2. The first farmers (Neolithic) who domesticated the fig.

For this reason I’m writing two blogs on the subject starting with the reproductive cycle of the fig and its pollination story.

A fruit that is not a fruit!

I should write ‘false fruit’ or ‘multiple fruit’ when referring to the fig because what we eat is in fact the flower or inflorescence (an arrangement of multiple flowers.) The fig ‘fruit’ is a flower turned inside out: its juicy, red interior made up of lots of individual flowers and seeds growing together. The pollinator, a small female fig wasp that depends totally on the fig for its life cycle, must enter through a small opening in the fig, loosing her antennae and wings en route, to lay her eggs on the female fig flowers.

Fig tree pollination-well, sometimes?

Before all you fig lovers start spitting out your figs let me reassure you. Figs have several ways of producing fruits and most of the varieties in our gardens (Adriatic, Black Mission, Brown Turkey, Brunswick, and Celeste) are self-fertilized i.e. parthenocarpically. This means that they do not need pollination to produce their fruit.

Carnivorous figs?

The fig varieties that are pollinated by female wasps (e.g. Calimyrna, Marabout, and Zidi) consume the wasp after she has done her job laying her eggs and pollinating the flowers (Does this make the fig a carnivore?) When these eggs mature into female and male wasps the males (who are wingless) mate with the females and chew a tunnel through the fruit creating an opening through which the female wasps can escape. This suggests to me that the wasps may have left the fruit to find new fruits to pollinate before the fig is eaten but one account I read said that we eat the wasp’s eggs with the fruit- extra protein for us all?
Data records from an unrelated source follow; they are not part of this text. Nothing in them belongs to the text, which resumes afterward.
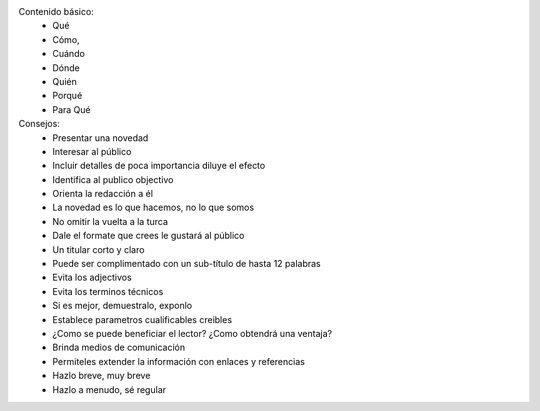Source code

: Contenido básico:
    - Qué
    - Cómo,
    - Cuándo
    - Dónde
    - Quién
    - Porqué
    - Para Qué

Consejos:
    - Presentar una novedad
    - Interesar al público
    - Incluir detalles de poca importancia diluye el efecto
    - Identifica al publico objectivo
    - Orienta la redacción a él
    - La novedad es lo que hacemos, no lo que somos
    - No omitir la vuelta a la turca
    - Dale el formate que crees le gustará al público
    - Un titular corto y claro
    - Puede ser complimentado con un sub-título de hasta 12 palabras
    - Evita los adjectivos
    - Evita los terminos técnicos
    - Si es mejor, demuestralo, exponlo
    - Establece parametros cualificables creibles
    - ¿Como se puede beneficiar el lector? ¿Como obtendrá una ventaja?
    - Brinda medios de comunicación
    - Permiteles extender la información con enlaces y referencias
    - Hazlo breve, muy breve
    - Hazlo a menudo, sé regular
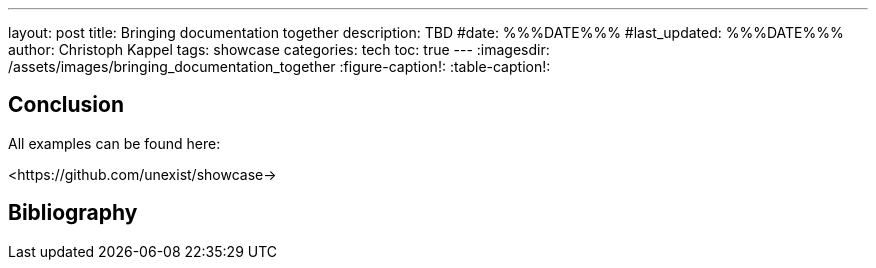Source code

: ---
layout: post
title: Bringing documentation together
description: TBD
#date: %%%DATE%%%
#last_updated: %%%DATE%%%
author: Christoph Kappel
tags: showcase
categories: tech
toc: true
---
ifdef::asciidoctorconfigdir[]
:imagesdir: {asciidoctorconfigdir}/../assets/images/bringing_documentation_together
endif::[]
ifndef::asciidoctorconfigdir[]
:imagesdir: /assets/images/bringing_documentation_together
endif::[]
:figure-caption!:
:table-caption!:

== Conclusion

All examples can be found here:

<https://github.com/unexist/showcase->

[bibliography]
== Bibliography
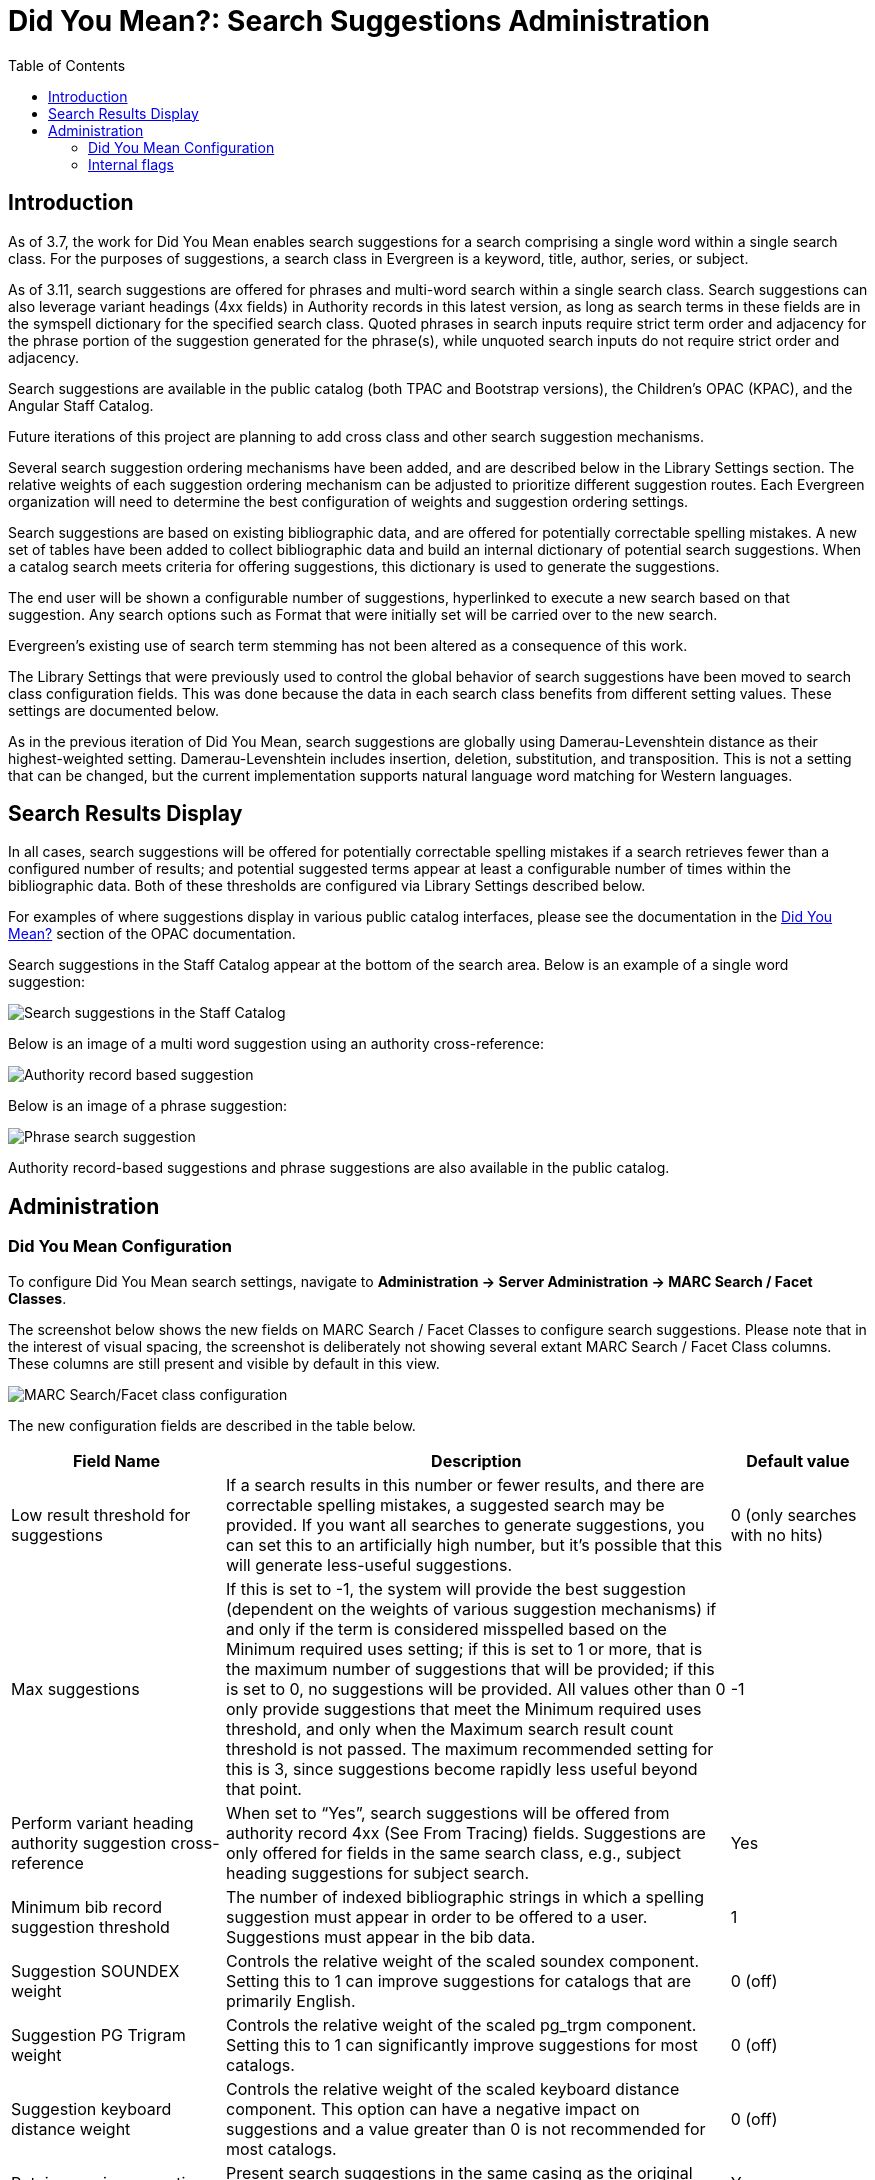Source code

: = Did You Mean?: Search Suggestions Administration
:toc:

indexterm:[Searching,Search Suggestions] 

== Introduction

As of 3.7, the work for Did You Mean enables search suggestions for a search comprising a single word within a single search class. For the purposes of suggestions, a search class in Evergreen is a keyword, title, author, series, or subject. 

As of 3.11, search suggestions are offered for phrases and multi-word search within a single search class. Search suggestions can also leverage variant headings (4xx fields) in Authority records in this latest version, as long as search terms in these fields are in the symspell dictionary for the specified search class. Quoted phrases in search inputs require strict term order and adjacency for the phrase portion of the suggestion generated for the phrase(s), while unquoted search inputs do not require strict order and adjacency. 

Search suggestions are available in the public catalog (both TPAC and Bootstrap versions), the Children's OPAC (KPAC), and the Angular Staff Catalog.

Future iterations of this project are planning to add cross class and other search suggestion mechanisms.

Several search suggestion ordering mechanisms have been added, and are
described below in the Library Settings section. The relative weights of
each suggestion ordering mechanism can be adjusted to prioritize
different suggestion routes. Each Evergreen organization will need to
determine the best configuration of weights and suggestion ordering
settings.

Search suggestions are based on existing bibliographic data, and are
offered for potentially correctable spelling mistakes. A new set of
tables have been added to collect bibliographic data and build an
internal dictionary of potential search suggestions. When a catalog
search meets criteria for offering suggestions, this dictionary is used
to generate the suggestions.

The end user will be shown a configurable number of suggestions,
hyperlinked to execute a new search based on that suggestion. Any search
options such as Format that were initially set will be carried over to
the new search.

Evergreen’s existing use of search term stemming has not been altered as
a consequence of this work.

The Library Settings that were previously used to control the global behavior of search suggestions have been moved to search class configuration fields.  This was done because the data in each search class benefits from different setting values. These settings are documented below.

As in the previous iteration of Did You Mean, search suggestions are globally using Damerau-Levenshtein distance as their highest-weighted setting. Damerau-Levenshtein includes insertion, deletion, substitution, and transposition. This is not a setting that can be changed, but the current implementation supports natural language word matching for Western languages.


== Search Results Display

In all cases, search suggestions will be offered for potentially
correctable spelling mistakes if a search retrieves fewer than a
configured number of results; and potential suggested terms appear at
least a configurable number of times within the bibliographic data. Both
of these thresholds are configured via Library Settings described below.

For examples of where suggestions display in various public catalog interfaces, please see the documentation in the  xref:opac:using_the_public_access_catalog.adoc#did_you_mean[Did You Mean?] section of the OPAC documentation. 

Search suggestions in the Staff Catalog appear at the bottom of the search area. Below is an example of a single word suggestion:

image::dym_admin/dym_staffcat.png[Search suggestions in the Staff Catalog]

Below is an image of a multi word suggestion using an authority cross-reference:

image::dym_admin/dym_auth_correction.png[Authority record based suggestion]

Below is an image of a phrase suggestion:

image::dym_admin/dym_phrase_search.png[Phrase search suggestion]

Authority record-based suggestions and phrase suggestions are also available in the public catalog.

== Administration

=== Did You Mean Configuration

To configure Did You Mean search settings, navigate to *Administration -> Server Administration -> MARC Search / Facet Classes*.

The screenshot below shows the new fields on MARC Search / Facet Classes to configure search suggestions. Please note that in the interest of visual spacing, the screenshot is deliberately not showing several extant MARC Search / Facet Class columns. These columns are still present and visible by default in this view.

image::dym_admin/dym_metabib_config.png[MARC Search/Facet class configuration]


The new configuration fields are described in the table below.

[width="100%",cols="25%,59%,16%",options="header",stripes=none]
|===
|*Field Name* |*Description* |*Default value*
|Low result threshold for suggestions |If a search results in this
number or fewer results, and there are correctable spelling mistakes, a
suggested search may be provided. If you want all searches to generate
suggestions, you can set this to an artificially high number, but it’s
possible that this will generate less-useful suggestions. |0 (only
searches with no hits)
|Max suggestions |If this is set to -1, the system will provide the best
suggestion (dependent on the weights of various suggestion mechanisms)
if and only if the term is considered misspelled based on the Minimum
required uses setting; if this is set to 1 or more, that is the maximum
number of suggestions that will be provided; if this is set to 0, no
suggestions will be provided. All values other than 0 only provide
suggestions that meet the Minimum required uses threshold, and only when
the Maximum search result count threshold is not passed. The maximum
recommended setting for this is 3, since suggestions become rapidly less
useful beyond that point. |-1
|Perform variant heading authority suggestion cross-reference |When set
to “Yes”, search suggestions will be offered from authority record 4xx
(See From Tracing) fields. Suggestions are only offered for fields in
the same search class, e.g., subject heading suggestions for subject
search. |Yes
|Minimum bib record suggestion threshold |The number of indexed
bibliographic strings in which a spelling suggestion must appear in
order to be offered to a user. Suggestions must appear in the bib data.
|1
|Suggestion SOUNDEX weight |Controls the relative weight of the scaled
soundex component. Setting this to 1 can improve suggestions for
catalogs that are primarily English. |0 (off)
|Suggestion PG Trigram weight |Controls the relative weight of the
scaled pg_trgm component. Setting this to 1 can significantly improve
suggestions for most catalogs. |0 (off)
|Suggestion keyboard distance weight |Controls the relative weight of
the scaled keyboard distance component. This option can have a negative
impact on suggestions and a value greater than 0 is not recommended for
most catalogs. |0 (off)
|Retain case in suggestions |Present search suggestions in the same
casing as the original user-input search terms. |Yes
|Avoid alternate suggestions on correctly spelled words |If set to Yes,
correctly spelled words will not have suggestions offered even if a
potential suggestion may exist in the bibliographic or authority data.
|No
|Symspell suggestion calculation verbosity |A setting used to control
the internal behavior of the SymSpell algorithm. It allows tuning the
balance between performance and suggestion generation, and is set to
provide the widest range of suggestion generation by default. |2
|Maximum average word edit distance |Suggestions that have an average
per-word edit distance larger than this are discarded. |2
|Maximum suggestions per word |The maximum number of suggestions offered
for each individual word in the search phrase. |5
|===

The three similarity measures, Pg_trgm (Tri-gram), Soundex, and keyboard distance weight, are calculated by comparing the user's search input
to each potential suggestion. The configured numerical values for
Pg_trgm, Soundex, and keyboard distance are multipliers for each similarity
measure. For example, setting the Pg_trgm weight to 2 will double the
raw score for that similarity measure.

The final order of a group of potential suggestions is determined first
by the Damerau-Levenshtein edit distance, and then by the summed value
of the weighting measures, each multiplied by its score weight. If
suggestions coming from a particular corpus are shown to benefit from
giving additional consideration to one or more of the measures, their
weighting score can be increased.

Empirical testing and existing research shows that increasing the weight
of any similarity measure beyond 1 is not useful in a reasonable,
representative set of bibliographic records, and that a multiplier of 1
for Pg_trgm and Soundex is ideal for primarily-English catalogs, but all
data sets vary.

=== Internal flags

The suggestion mechanism primarily uses a SymSpell implementation in
Evergreen’s Postgres database. The SymSpell edit distance and prefix key
length are controlled by two internal global flags,
*symspell.prefix_length* and *symspell.max_edit_distance*. A full
dictionary rebuild is required if either of these flags are changed.

The SymSpell algorithm mandates the use of the Damerau-Levenshtein
algorithm which includes insertion, deletion, substitution, and
transposition cost calculations. While the original plan was to make use
of the built-in Postgres implementation of the Levenshtein edit distance
algorithm, results of partner testing led us to replace the built-in
option with an external Damerau-Levenshtein implementation.

A recommended set of values for the SymSpell settings is *6* for
*symspell.prefix_length* and *3* for *symspell.max_edit_distance*.

This set of values is known to provide a very good balance between
accuracy and resource consumption based on empirical testing of the
algorithm and analysis of English language texts. For further
explanation of why these settings are recommended, please see
https://medium.com/@wolfgarbe/1000x-faster-spelling-correction-algorithm-2012-8701fcd87a5f[this article] and the embedded links to benchmarks and later improvements.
Great nutrition- keep eating your figs.

I hope my account of the coevolution of the fig and fig wasp and their symbiotic relationship doesn’t put all you fig lovers off your figs, but rather fills you with the wonder and awe that nature continues to inspire in me? Who needs science fiction when we have nature all around us. I do eat dried figs and now that I’ve learned what a nutritious food it is, I plan to eat more. According to Wikipedia, figs are one of the highest plant sources of calcium and fiber and USDA research on the Mission variety found that dried figs are richest in fiber, copper, manganese, magnesium, potassium, calcium and vitamin K, relative to human needs. They also contain many antioxidants.  So keep eating your figs and maybe I’ll figure out a way to dry some of my neighbor’s next year.